··· Dati forniti
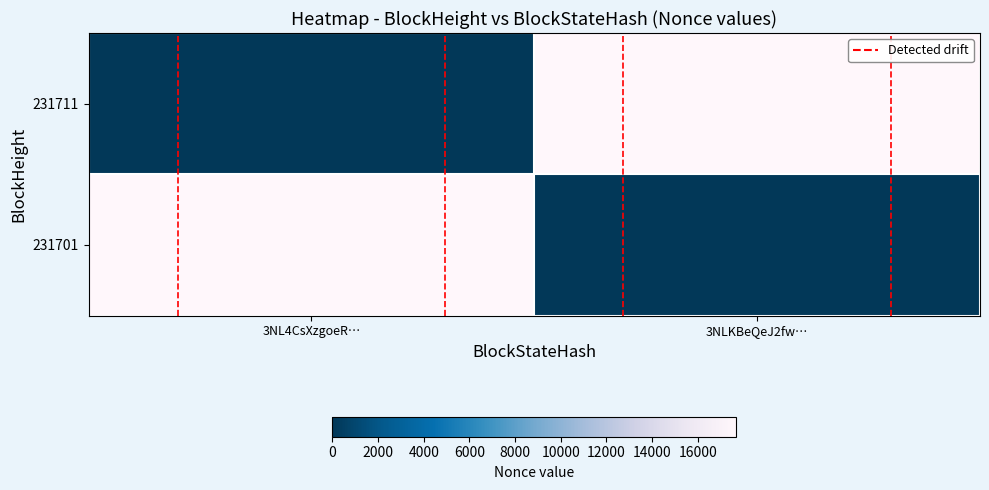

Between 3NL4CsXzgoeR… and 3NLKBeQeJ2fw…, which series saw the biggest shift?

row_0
······
··· Dati forniti
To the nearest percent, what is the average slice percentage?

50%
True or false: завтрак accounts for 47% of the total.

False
······
··· Dati forniti
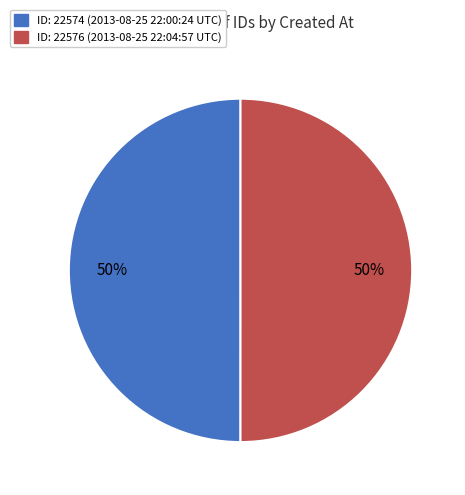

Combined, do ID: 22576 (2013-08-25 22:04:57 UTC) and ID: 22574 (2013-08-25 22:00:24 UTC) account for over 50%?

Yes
······
Riscrivi come elenco numerato le righe dei record che vanno dalla riga contenente "To the nearest" fino alla riga contenente "True or false: завтрак", inclusa. Tralascia le righe vuote.

1. To the nearest percent, what is the average slice percentage?
2. 50%
3. True or false: завтрак accounts for 47% of the total.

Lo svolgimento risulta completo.